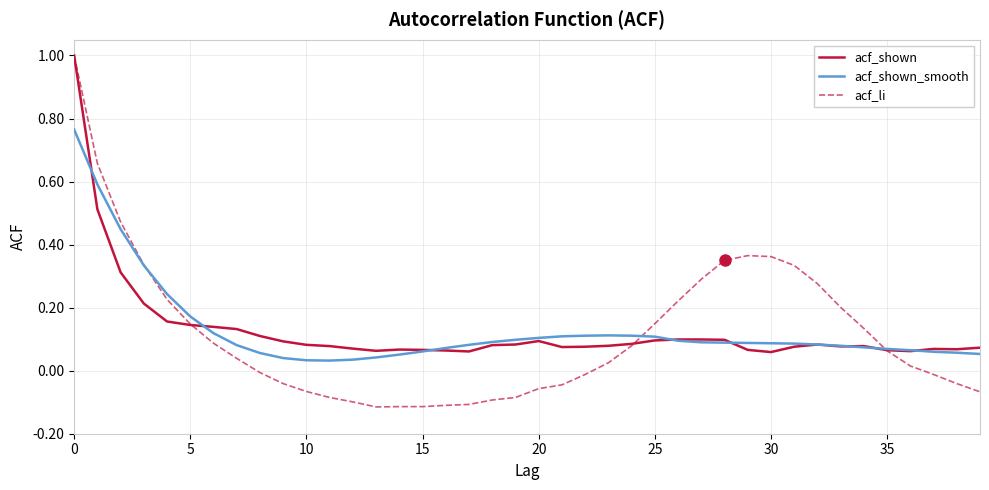

Which series has the widest spread of values?

acf_li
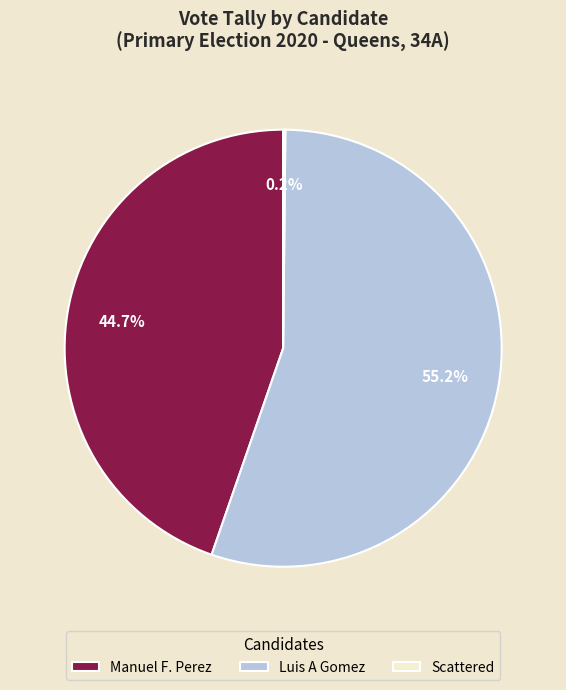

Which category has the biggest portion of the pie?

Luis A Gomez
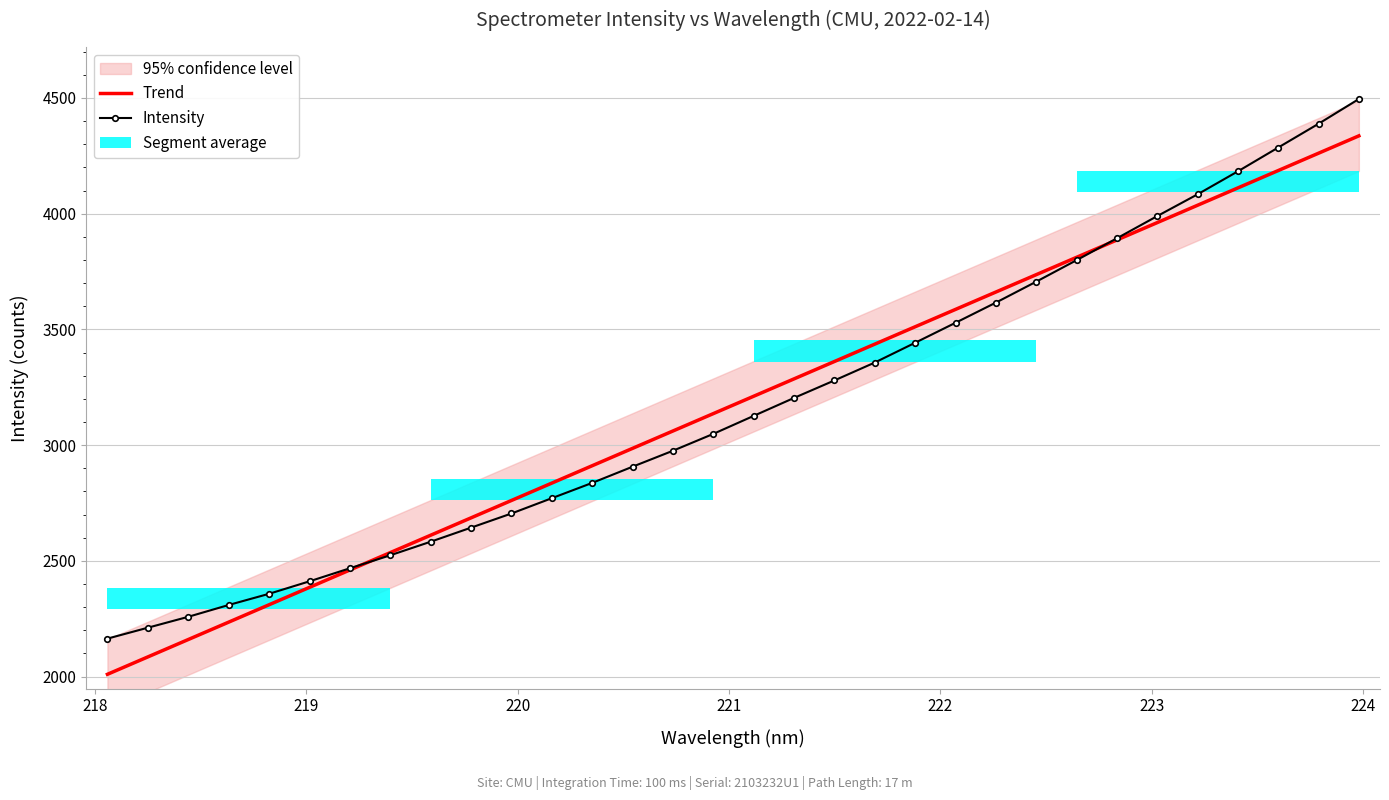

Which series has the widest spread of values?

Intensity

________

— Work task —
Turn the records above into a single numbered list with one line per item, skipping blank lines and leaving out the pictures.

— Answer section —
1. Which series has the widest spread of values?
2. acf_li
3. Which category has the biggest portion of the pie?
4. Luis A Gomez
5. Which series has the widest spread of values?
6. Intensity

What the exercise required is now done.